The police trying to prevent people from attacking one of the MB guys who have been arrested in dokki
CAIRO — Hamdi Abdaghany sat outside his tire shop, breathed deeply to clear his lungs of tear gas, and let the thick wooden bat he’d been carrying all day finally drop to the ground.
His small shop off Tahrir Street in Dokki, a Cairo neighborhood, was on the frontline of clashes between the army and the Muslim Brotherhood supporters Sunday. Like many of his neighbors in this upper middle class community, he grabbed a weapon and took to the street when he heard a Muslim Brotherhood march was coming through.
“I came to defend my neighborhood… If those pigs come back tomorrow we will slaughter them,” he said, gesturing toward where a small pocket of Muslim Brotherhood supporters continued to exchange fire with Egyptian soldiers. “You feel this need to defend yourself against them, now that we know what the Muslim Brotherhood really is.”
Similar scenes played out across Cairo Sunday, with Egypt’s health ministry reporting that 34 people were killed in violent clashes. The two main sites of the violence, Dokki and Ramses, saw several thousand Brotherhood supporters clash with local residents backed by the army.
“We will help the army fight them off,” said Abdaghany, who cheered as a military helicopter flew overhead and pumped his fists at Egyptian armored personnel carriers in the streets. “The Brotherhood only wants to make problems, you have to wipe them out before they start.”
But despite his tough words, Abadghany was one of the only locals to step in and intervene when a Brotherhood supporter was caught by the crowd and nearly beaten to death. A crowd of nearly a dozen police and military officers formed a circle around the man, who looked to be in his thirties, and dragged him away from the crowd before they put him under arrest.
“I thought he was beaten enough. They would have killed him. I felt mercy I guess,” Abadghany said, though he was immediately chastised by his friend’s mother who yelled, “They don’t deserve mercy. What kind of mercy would the Brotherhood show us?”
Violent clashes between Brotherhood supporters and the army marred what was otherwise a day of celebration across Egypt. Oct. 6 is a national holiday marking the first day of Egypt’s participation in the 1973 Middle East war, but it’s usually met with a halfhearted parade and a scattering of die-hard military enthusiasts. This year, the Egyptian government took advantage of the celebrations to call for Egyptians to take to the streets in a show of nationalism. Hundreds of thousands responded, flooding Tahrir Square and celebrating late into the night.
“For the first time in 40 years we have something to be proud of, we feel our country has been given back to us,” said Tahani Kamel, a hotel manager who walked toward Tahrir Square with her arms full of posters celebrating the man many Egyptians consider their now most powerful leader, Gen. Abdel Fattah Sisi.

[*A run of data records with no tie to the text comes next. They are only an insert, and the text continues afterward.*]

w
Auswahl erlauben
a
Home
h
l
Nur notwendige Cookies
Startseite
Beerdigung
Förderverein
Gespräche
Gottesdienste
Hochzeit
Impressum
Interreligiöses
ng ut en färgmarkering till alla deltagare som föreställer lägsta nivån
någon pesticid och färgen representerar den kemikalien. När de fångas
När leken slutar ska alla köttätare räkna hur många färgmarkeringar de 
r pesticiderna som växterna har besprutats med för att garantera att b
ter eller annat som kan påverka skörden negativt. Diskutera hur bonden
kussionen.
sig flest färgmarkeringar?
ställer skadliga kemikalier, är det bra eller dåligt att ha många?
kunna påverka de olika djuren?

“It is clear that he, Sisi, gave us this victory and he gave us our pride back as a country,” she said, gesturing toward a magazine article highlighting his career achievements. “I think most people here will tell you that no matter what, we want Sisi to continue to lead our country.”

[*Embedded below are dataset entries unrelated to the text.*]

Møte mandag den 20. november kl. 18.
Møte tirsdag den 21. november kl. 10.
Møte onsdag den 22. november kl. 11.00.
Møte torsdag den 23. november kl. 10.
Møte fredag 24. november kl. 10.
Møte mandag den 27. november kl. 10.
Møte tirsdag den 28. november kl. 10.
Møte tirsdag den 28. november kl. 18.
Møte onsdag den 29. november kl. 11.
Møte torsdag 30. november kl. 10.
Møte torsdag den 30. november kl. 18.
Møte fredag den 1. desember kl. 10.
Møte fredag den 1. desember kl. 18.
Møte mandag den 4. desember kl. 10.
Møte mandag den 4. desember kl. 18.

The most popular poster hoisted in the streets Sunday showed a stern-faced Sisi flanked on either side by former Egyptian presidents Gamal Abdel Nasser and Anwar Sadat.

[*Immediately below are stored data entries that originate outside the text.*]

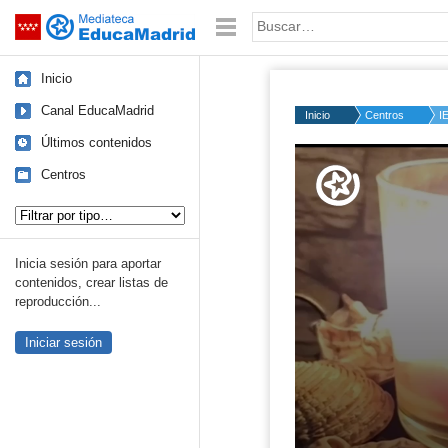
Mediateca de EducaMadrid
Saltar navegación
Palabra o frase:
Inicio
Canal EducaMadrid
Inicio
Centros
I
Últimos contenidos
Volume
50%
Centros
Tipo de contenido:
Inicia sesión para aportar
contenidos, crear listas de
reproducción...
Iniciar sesión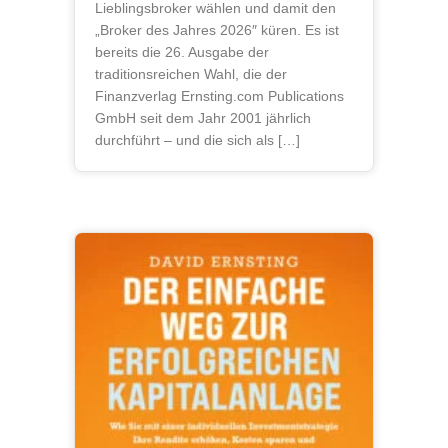
Lieblingsbroker wählen und damit den
„Broker des Jahres 2026″ küren. Es ist
bereits die 26. Ausgabe der
traditionsreichen Wahl, die der
Finanzverlag Ernsting.com Publications
GmbH seit dem Jahr 2001 jährlich
durchführt – und die sich als […]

“We love this poster. It shows what we want — we want Sisi to be our next president. Long live Sisi, future president of Egypt,” said Salaa Ibrihim, a shopkeeper near Tahrir Square.
If the day was meant to show the world that Egypt’s interim government — in power for three months — had the backing of the people, it succeeded. Fighter jets streaked overhead, cars blasted patriotic songs, and young children stood in lines to have their faces painted with the colors of the Egyptian flag.
The Muslim Brotherhood, which was overthrown from power and now faces the arrest of most of its most prominent members, was eager to show that not all Egyptians were happy with the new status quo. The marches organized by the Brotherhood were meant to flex the muscles of the group, and show supporters that they might be down, but not out.
Several thousand Brotherhood supporters gathered near several Cairo mosques mid-day and began marches across the city. Their goal, they said, was to reach Tahrir Square. But clashes began just a few hundred yards from where they departed.
“They did not get far, we did not want them in our neighborhood,” said Khaled Shobki, a resident of Dokki who said he saw the march as it started. “We see the Muslim Brotherhood as nothing but trouble. We don’t trust them anymore.”
And few seemed to let attacks on the Brotherhood mar their celebrations.